## DIRECTIONS
Return, word for word, the rows from the start of the rows below up to and including the line containing "var sketch = newSketch(context, id". Omit the pictures from your answer.

— START OF RECORDS PROVIDED —

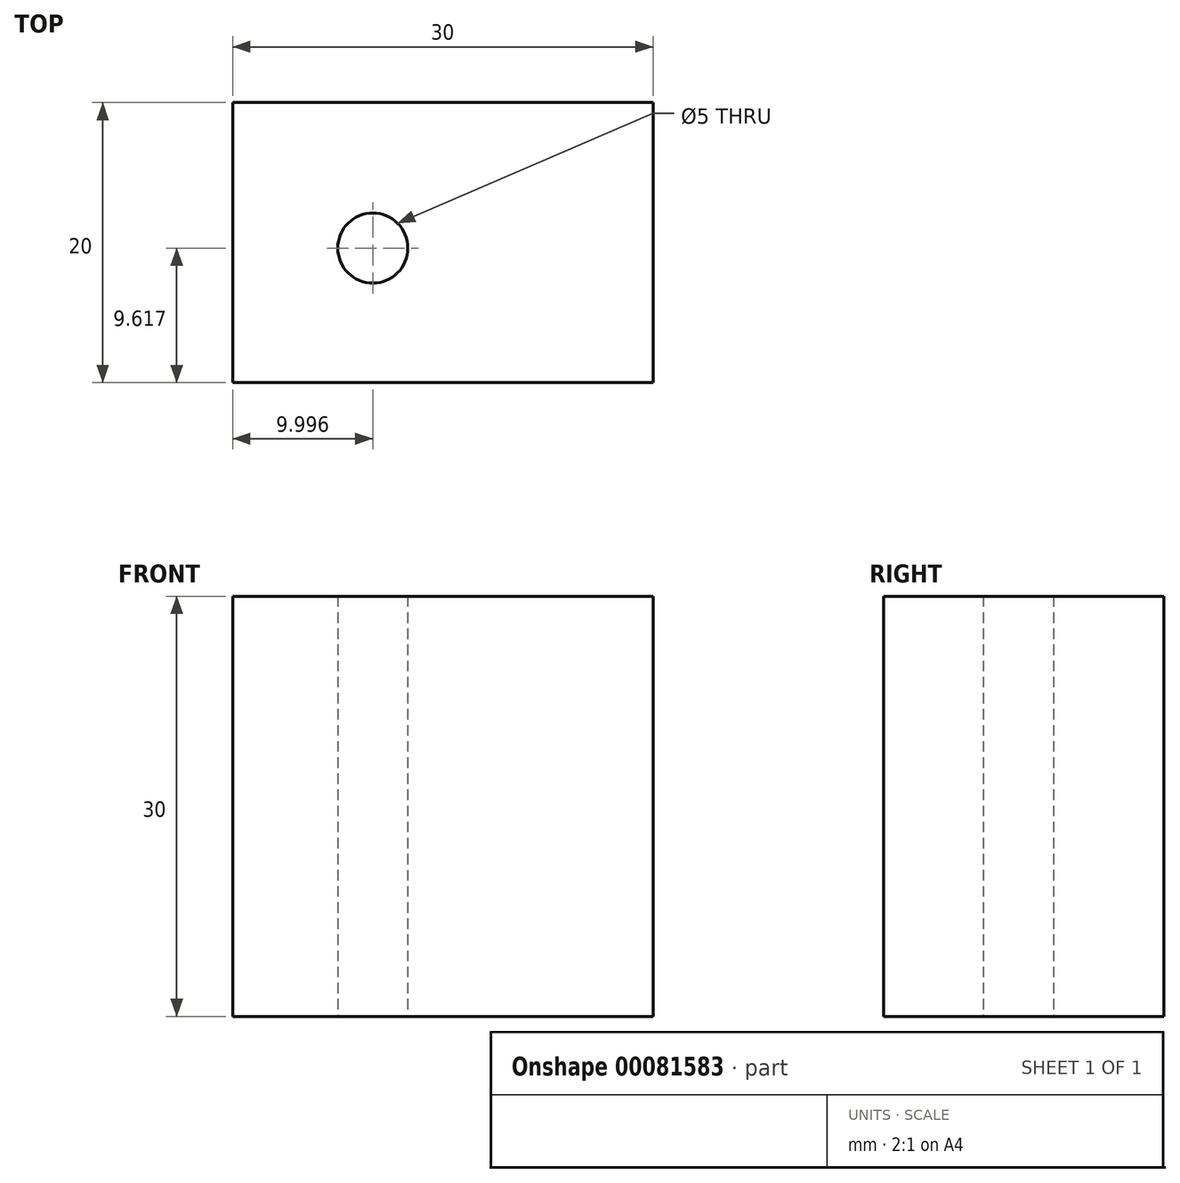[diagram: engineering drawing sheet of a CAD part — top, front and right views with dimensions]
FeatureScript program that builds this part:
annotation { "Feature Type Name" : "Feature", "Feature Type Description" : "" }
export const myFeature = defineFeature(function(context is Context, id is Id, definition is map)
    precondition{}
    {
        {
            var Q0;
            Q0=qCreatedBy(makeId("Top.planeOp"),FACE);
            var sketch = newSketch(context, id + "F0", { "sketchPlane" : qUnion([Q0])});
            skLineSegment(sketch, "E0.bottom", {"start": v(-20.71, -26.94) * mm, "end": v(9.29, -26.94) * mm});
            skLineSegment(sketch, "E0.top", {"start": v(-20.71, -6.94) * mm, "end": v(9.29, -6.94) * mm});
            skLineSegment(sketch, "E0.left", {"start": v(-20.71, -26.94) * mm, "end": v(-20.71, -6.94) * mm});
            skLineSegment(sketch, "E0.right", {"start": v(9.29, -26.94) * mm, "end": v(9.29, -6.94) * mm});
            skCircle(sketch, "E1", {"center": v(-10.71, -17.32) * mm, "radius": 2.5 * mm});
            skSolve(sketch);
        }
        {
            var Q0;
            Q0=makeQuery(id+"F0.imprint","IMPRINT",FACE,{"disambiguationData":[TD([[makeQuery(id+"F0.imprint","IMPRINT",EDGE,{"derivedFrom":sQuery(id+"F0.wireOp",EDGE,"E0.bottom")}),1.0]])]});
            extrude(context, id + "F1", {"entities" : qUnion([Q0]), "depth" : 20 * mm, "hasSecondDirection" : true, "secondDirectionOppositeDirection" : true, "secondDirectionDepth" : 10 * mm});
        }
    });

— END OF RECORDS PROVIDED —

## THE OUTPUT
[diagram: engineering drawing sheet of a CAD part — top, front and right views with dimensions]
FeatureScript program that builds this part:
annotation { "Feature Type Name" : "Feature", "Feature Type Description" : "" }
export const myFeature = defineFeature(function(context is Context, id is Id, definition is map)
    precondition{}
    {
        {
            var Q0;
            Q0=qCreatedBy(makeId("Top.planeOp"),FACE);
            var sketch = newSketch(context, id + "F0", { "sketchPlane" : qUnion([Q0])});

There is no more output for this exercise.